AirHelp has revealed that passengers in the United States are entitled to a total of more than $555 million following missed connecting flights. Every frequent flyer knows how the stress adds up when sitting on a delayed flight, knowing that they might miss their connection. It is a common fear. This can be particularly stressful when flying with family and kids.
There is some comfort to be had, though. Air passengers who have missed their connecting flight due to a previous flight disruption may be entitled to an alternative flight and compensation of up to $700. AirHelp, the world’s leading flight compensation company for passenger rights, sheds lights on recommended transfer times at different airports.
Missed connecting flight: compensation up to $700
The airline operating the disrupted flight should offer affected passengers alternative transport if both flights have been booked together under the same booking reference. In addition, the airline must also pay passengers between $300 to $700 in compensation if the passenger arrives at the final destination more than three hours late when the missed connection is due to a delay on a previous flight. The passenger may also be entitled to compensation if they miss a connection when the passenger is denied boarding, or if their first flight has been cancelled. If the cause is a cancellation, flights can still be eligible even if the total delay to the final destination is less than 3 hours.
If you have a multi-flight trip, it’s possible that only a portion of it will be factored into your compensation. To determine this, your journey must meet a few conditions:
- All flights must be under one booking, not purchased individually
- Your disruption must be eligible under EC 261, including being caused by the airline and not factors such as a strike or bad weather conditions
As the amount of compensation due depends on the distance, the disrupted flight and any legs that come after it are factored in. Any legs of the journey that came before the disruption might be included as well if they were operated by the same carrier responsible for the delay, and if there were no intervening flights operated by a different carrier.
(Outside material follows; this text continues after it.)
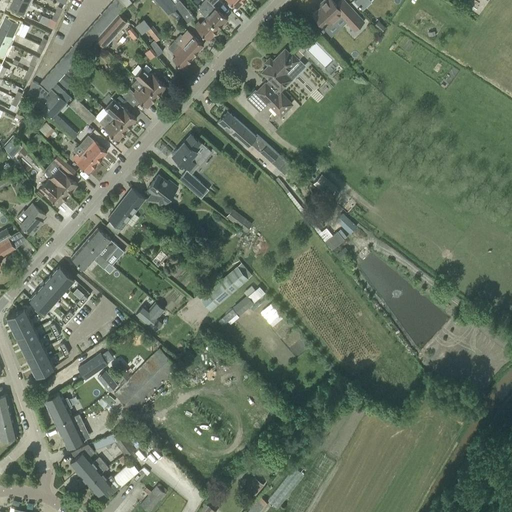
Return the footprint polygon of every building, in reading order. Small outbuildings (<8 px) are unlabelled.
[(27,0),(12,0),(10,6),(22,11),(25,6),(27,0)] [(119,0),(113,0),(112,2),(121,10),(124,5),(119,0)] [(155,0),(168,15),(177,7),(174,4),(171,0),(155,0)] [(187,9),(179,0),(178,0),(174,4),(177,7),(181,13),(187,9)] [(203,0),(197,8),(206,17),(218,28),(227,18),(207,0),(203,0)] [(332,0),(323,0),(322,2),(324,4),(313,14),(326,29),(340,15),(354,30),(364,21),(344,0),(340,0),(336,4),(332,0)] [(112,2),(107,7),(116,15),(118,13),(121,10),(112,2)] [(58,6),(54,13),(59,15),(63,8),(58,6)] [(111,20),(116,15),(107,7),(102,13),(111,20)] [(128,21),(118,13),(116,15),(111,20),(106,26),(101,31),(97,37),(95,38),(105,47),(128,21)] [(102,13),(97,18),(106,26),(111,20),(102,13)] [(18,34),(24,23),(6,15),(1,26),(13,32),(18,34)] [(208,39),(218,28),(206,17),(201,22),(199,20),(194,26),(208,39)] [(97,18),(93,24),(101,31),(106,26),(97,18)] [(385,27),(378,20),(373,25),(381,32),(385,27)] [(97,37),(101,31),(93,24),(88,29),(97,37)] [(161,36),(152,25),(147,30),(155,41),(161,36)] [(8,42),(13,32),(1,26),(0,26),(0,38),(7,42),(8,42)] [(88,29),(83,34),(92,42),(95,38),(97,37),(88,29)] [(193,56),(203,44),(186,29),(176,41),(180,45),(193,56)] [(83,34),(78,40),(87,48),(92,42),(83,34)] [(43,38),(39,45),(44,47),(47,40),(43,38)] [(82,53),(87,48),(78,40),(73,45),(82,53)] [(163,51),(154,40),(149,45),(157,55),(163,51)] [(44,47),(39,45),(34,42),(30,52),(34,54),(39,57),(44,47)] [(73,45),(68,51),(77,59),(82,53),(73,45)] [(193,56),(180,45),(173,52),(176,55),(173,58),(183,67),(193,56)] [(265,83),(256,92),(268,103),(280,116),(293,103),(281,91),(278,94),(277,93),(279,90),(280,91),(292,79),(286,73),(299,59),(292,53),(291,54),(285,49),(262,72),(269,79),(265,83)] [(72,64),(77,59),(68,51),(63,56),(72,64)] [(32,61),(30,64),(35,67),(39,57),(34,54),(31,61),(32,61)] [(72,64),(63,56),(59,62),(67,69),(72,64)] [(67,69),(59,62),(54,67),(62,75),(67,69)] [(29,79),(35,67),(30,64),(24,77),(29,79)] [(54,67),(49,72),(58,80),(62,75),(54,67)] [(166,85),(159,79),(152,72),(150,74),(142,67),(135,76),(137,78),(144,85),(157,96),(166,85)] [(53,86),(58,80),(49,72),(44,78),(53,86)] [(39,83),(48,91),(53,86),(44,78),(39,83)] [(147,107),(157,96),(144,85),(137,78),(132,84),(137,89),(133,93),(147,107)] [(124,94),(130,88),(121,79),(115,85),(124,94)] [(48,91),(39,83),(33,80),(27,93),(26,94),(36,104),(48,91)] [(53,90),(37,107),(51,120),(56,114),(66,102),(53,90)] [(96,116),(75,97),(68,104),(89,124),(96,116)] [(108,111),(127,129),(136,118),(114,98),(104,108),(108,111)] [(117,139),(127,129),(108,111),(99,121),(103,125),(103,126),(117,139)] [(248,145),(256,136),(227,111),(218,121),(225,128),(237,138),(238,136),(248,145)] [(46,122),(40,129),(48,137),(55,130),(46,122)] [(190,158),(203,144),(199,139),(198,140),(196,138),(197,138),(195,136),(194,136),(193,135),(193,134),(190,132),(188,135),(187,136),(186,137),(187,137),(185,139),(185,138),(181,142),(182,143),(178,147),(178,146),(176,148),(172,154),(190,170),(196,163),(190,158)] [(38,144),(43,139),(37,133),(32,138),(38,144)] [(13,134),(3,144),(11,155),(21,144),(13,134)] [(85,150),(97,162),(107,151),(89,135),(80,145),(85,150)] [(292,165),(268,144),(261,152),(285,174),(292,165)] [(88,172),(97,162),(85,150),(80,156),(77,153),(72,158),(88,172)] [(49,177),(68,194),(77,184),(61,169),(62,168),(71,177),(76,171),(58,154),(43,171),(49,177)] [(187,170),(179,179),(201,198),(204,194),(202,192),(206,187),(187,170)] [(322,173),(313,183),(329,197),(330,195),(332,197),(338,191),(336,189),(337,187),(322,173)] [(152,192),(147,199),(160,209),(178,187),(169,179),(167,181),(158,174),(149,185),(152,187),(149,190),(152,192)] [(0,189),(8,185),(3,176),(0,178),(0,189)] [(59,204),(68,194),(49,177),(37,191),(43,197),(46,193),(59,204)] [(108,218),(121,229),(145,198),(131,187),(108,218)] [(41,220),(46,214),(32,202),(25,210),(23,209),(16,217),(22,222),(20,223),(32,234),(43,222),(41,220)] [(246,231),(252,223),(232,208),(226,216),(246,231)] [(342,212),(335,219),(351,234),(357,227),(342,212)] [(217,221),(235,234),(235,233),(240,237),(243,232),(239,229),(239,228),(221,216),(217,221)] [(341,229),(333,234),(326,225),(318,231),(330,249),(347,237),(341,229)] [(124,251),(111,239),(97,227),(85,241),(109,262),(112,265),(124,251)] [(19,230),(8,237),(15,247),(26,238),(19,230)] [(0,256),(15,247),(8,237),(0,241),(0,263),(0,264),(0,263),(0,256)] [(109,262),(85,241),(71,257),(84,269),(93,259),(104,268),(109,262)] [(59,265),(51,273),(66,287),(74,278),(59,265)] [(211,310),(249,278),(238,265),(200,298),(211,310)] [(51,273),(44,282),(59,295),(66,287),(51,273)] [(44,282),(37,290),(52,303),(59,295),(44,282)] [(37,290),(30,298),(35,302),(45,311),(52,303),(37,290)] [(84,294),(79,299),(83,302),(87,297),(84,294)] [(251,305),(244,297),(233,307),(240,315),(251,305)] [(143,305),(136,313),(156,330),(163,321),(157,316),(164,308),(155,301),(149,309),(143,305)] [(271,302),(261,311),(273,326),(284,317),(271,302)] [(24,308),(6,317),(11,327),(29,318),(24,308)] [(29,318),(11,327),(16,336),(34,327),(29,318)] [(34,327),(16,336),(21,346),(39,337),(34,327)] [(122,329),(113,335),(118,343),(127,337),(122,329)] [(39,337),(21,346),(26,356),(44,347),(39,337)] [(96,346),(73,361),(81,372),(103,357),(96,346)] [(44,347),(26,356),(31,365),(49,356),(44,347)] [(114,393),(133,411),(177,366),(159,348),(114,393)] [(49,356),(31,365),(36,375),(54,366),(49,356)] [(125,367),(114,377),(121,384),(132,374),(125,367)] [(114,380),(105,387),(108,391),(117,384),(114,380)] [(0,411),(1,412),(2,416),(11,414),(6,393),(4,393),(2,386),(0,386),(0,411)] [(60,391),(44,399),(56,424),(72,416),(68,408),(72,406),(67,396),(64,398),(60,391)] [(0,439),(17,436),(16,431),(12,415),(11,414),(2,416),(1,412),(0,411),(0,439)] [(72,416),(56,424),(67,448),(76,443),(84,440),(83,439),(77,426),(84,423),(79,413),(72,416)] [(118,433),(113,437),(115,441),(125,455),(136,448),(123,430),(118,433)] [(117,431),(92,441),(95,450),(115,441),(113,437),(118,433),(117,431)] [(93,461),(89,456),(92,458),(96,455),(93,452),(95,451),(88,443),(71,451),(76,457),(70,462),(79,473),(93,461)] [(306,511),(334,459),(320,452),(288,511),(306,511)] [(168,453),(164,457),(181,475),(185,471),(168,453)] [(93,461),(79,473),(88,483),(101,472),(101,471),(108,466),(99,456),(93,461)] [(121,486),(138,472),(129,462),(113,476),(111,474),(107,478),(101,472),(88,483),(97,494),(102,490),(107,497),(121,485),(121,486)] [(262,483),(254,477),(245,489),(253,495),(262,483)] [(161,499),(166,493),(165,492),(167,489),(159,483),(157,485),(151,492),(145,487),(143,490),(149,494),(141,504),(149,511),(160,498),(161,499)] [(260,496),(246,511),(261,511),(269,503),(260,496)]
If one airline causes a missed connection, they are usually responsible for all of their own flights, even if they came before the disruption. They are also responsible for any later flights that are affected independently of the operating airline.
Transfer times at airports: consider this when booking connecting flights separately
When booking connecting flights, the individual transfer times at the respective airports must be taken into consideration. The guidelines for transfer time are set by each airport itself, and may differ depending on the route, as the route determines the gates and terminals. For example, the connecting time may be larger for international flights than national flights, but as an average the recommendations for time required within a range of an hour in Frankfurt am Main, 90 minutes in Miami. and as much as three hours in Beijing.
These times are particularly important for passengers who book their flights individually. Anyone who misses their flight between two separately booked legs may not be entitled to an alternative flight or a compensation payment for their missed connecting flight, unless the first flight was delayed by more than three hours.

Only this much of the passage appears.